*Activity:* Could you copy every record exactly as it appears?
_ _ _ _
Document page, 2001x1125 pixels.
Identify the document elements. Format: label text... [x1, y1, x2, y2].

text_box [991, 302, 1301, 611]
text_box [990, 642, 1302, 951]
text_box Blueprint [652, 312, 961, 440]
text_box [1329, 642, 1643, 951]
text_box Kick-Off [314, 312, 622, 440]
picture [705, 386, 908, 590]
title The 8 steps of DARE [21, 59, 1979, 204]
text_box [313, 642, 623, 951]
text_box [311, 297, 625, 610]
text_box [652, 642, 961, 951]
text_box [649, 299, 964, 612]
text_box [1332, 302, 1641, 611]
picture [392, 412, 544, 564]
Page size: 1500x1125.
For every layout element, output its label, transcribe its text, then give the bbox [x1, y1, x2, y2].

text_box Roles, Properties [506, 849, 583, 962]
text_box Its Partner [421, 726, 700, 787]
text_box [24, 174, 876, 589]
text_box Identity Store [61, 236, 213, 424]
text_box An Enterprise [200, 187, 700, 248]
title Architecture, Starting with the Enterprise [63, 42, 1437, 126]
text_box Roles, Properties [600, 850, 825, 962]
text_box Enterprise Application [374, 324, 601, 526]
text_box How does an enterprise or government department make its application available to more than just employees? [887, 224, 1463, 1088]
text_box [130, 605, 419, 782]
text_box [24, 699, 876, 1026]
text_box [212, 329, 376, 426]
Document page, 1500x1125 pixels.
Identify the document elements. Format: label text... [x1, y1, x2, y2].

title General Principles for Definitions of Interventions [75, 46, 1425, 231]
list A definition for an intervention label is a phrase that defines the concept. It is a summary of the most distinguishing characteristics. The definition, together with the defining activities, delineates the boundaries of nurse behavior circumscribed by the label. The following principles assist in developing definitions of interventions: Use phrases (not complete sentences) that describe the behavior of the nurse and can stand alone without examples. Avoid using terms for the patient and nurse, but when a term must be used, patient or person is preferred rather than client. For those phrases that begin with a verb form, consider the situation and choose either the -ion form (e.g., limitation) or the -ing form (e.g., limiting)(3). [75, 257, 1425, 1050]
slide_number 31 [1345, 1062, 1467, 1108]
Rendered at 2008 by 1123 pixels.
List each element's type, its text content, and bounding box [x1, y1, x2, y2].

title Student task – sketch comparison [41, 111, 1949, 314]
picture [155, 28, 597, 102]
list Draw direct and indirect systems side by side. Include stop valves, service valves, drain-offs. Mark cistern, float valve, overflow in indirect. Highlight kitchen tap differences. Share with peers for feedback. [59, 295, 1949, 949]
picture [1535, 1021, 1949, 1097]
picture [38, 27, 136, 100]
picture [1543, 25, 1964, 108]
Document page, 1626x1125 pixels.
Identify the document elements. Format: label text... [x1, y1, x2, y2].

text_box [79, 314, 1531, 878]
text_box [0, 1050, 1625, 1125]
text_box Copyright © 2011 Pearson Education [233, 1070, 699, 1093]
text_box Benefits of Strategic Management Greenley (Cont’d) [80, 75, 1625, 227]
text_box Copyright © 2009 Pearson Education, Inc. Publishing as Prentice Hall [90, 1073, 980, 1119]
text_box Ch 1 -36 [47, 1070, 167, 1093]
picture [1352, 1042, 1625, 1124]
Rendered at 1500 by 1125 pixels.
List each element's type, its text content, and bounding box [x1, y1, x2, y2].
_ _ _ _
*Task answer:*
Document page, 2001x1125 pixels.
Identify the document elements. Format: label text... [x1, y1, x2, y2].

text_box [991, 302, 1301, 611]
text_box [990, 642, 1302, 951]
text_box Blueprint [652, 312, 961, 440]
text_box [1329, 642, 1643, 951]
text_box Kick-Off [314, 312, 622, 440]
picture [705, 386, 908, 590]
title The 8 steps of DARE [21, 59, 1979, 204]
text_box [313, 642, 623, 951]
text_box [311, 297, 625, 610]
text_box [652, 642, 961, 951]
text_box [649, 299, 964, 612]
text_box [1332, 302, 1641, 611]
picture [392, 412, 544, 564]
Page size: 1500x1125.
For every layout element, output its label, transcribe its text, then give the bbox [x1, y1, x2, y2].

text_box Roles, Properties [506, 849, 583, 962]
text_box Its Partner [421, 726, 700, 787]
text_box [24, 174, 876, 589]
text_box Identity Store [61, 236, 213, 424]
text_box An Enterprise [200, 187, 700, 248]
title Architecture, Starting with the Enterprise [63, 42, 1437, 126]
text_box Roles, Properties [600, 850, 825, 962]
text_box Enterprise Application [374, 324, 601, 526]
text_box How does an enterprise or government department make its application available to more than just employees? [887, 224, 1463, 1088]
text_box [130, 605, 419, 782]
text_box [24, 699, 876, 1026]
text_box [212, 329, 376, 426]
Document page, 1500x1125 pixels.
Identify the document elements. Format: label text... [x1, y1, x2, y2].

title General Principles for Definitions of Interventions [75, 46, 1425, 231]
list A definition for an intervention label is a phrase that defines the concept. It is a summary of the most distinguishing characteristics. The definition, together with the defining activities, delineates the boundaries of nurse behavior circumscribed by the label. The following principles assist in developing definitions of interventions: Use phrases (not complete sentences) that describe the behavior of the nurse and can stand alone without examples. Avoid using terms for the patient and nurse, but when a term must be used, patient or person is preferred rather than client. For those phrases that begin with a verb form, consider the situation and choose either the -ion form (e.g., limitation) or the -ing form (e.g., limiting)(3). [75, 257, 1425, 1050]
slide_number 31 [1345, 1062, 1467, 1108]
Rendered at 2008 by 1123 pixels.
List each element's type, its text content, and bounding box [x1, y1, x2, y2].

title Student task – sketch comparison [41, 111, 1949, 314]
picture [155, 28, 597, 102]
list Draw direct and indirect systems side by side. Include stop valves, service valves, drain-offs. Mark cistern, float valve, overflow in indirect. Highlight kitchen tap differences. Share with peers for feedback. [59, 295, 1949, 949]
picture [1535, 1021, 1949, 1097]
picture [38, 27, 136, 100]
picture [1543, 25, 1964, 108]
Document page, 1626x1125 pixels.
Identify the document elements. Format: label text... [x1, y1, x2, y2].

text_box [79, 314, 1531, 878]
text_box [0, 1050, 1625, 1125]
text_box Copyright © 2011 Pearson Education [233, 1070, 699, 1093]
text_box Benefits of Strategic Management Greenley (Cont’d) [80, 75, 1625, 227]
text_box Copyright © 2009 Pearson Education, Inc. Publishing as Prentice Hall [90, 1073, 980, 1119]
text_box Ch 1 -36 [47, 1070, 167, 1093]
picture [1352, 1042, 1625, 1124]
Rendered at 1500 by 1125 pixels.
List each element's type, its text content, and bounding box [x1, y1, x2, y2].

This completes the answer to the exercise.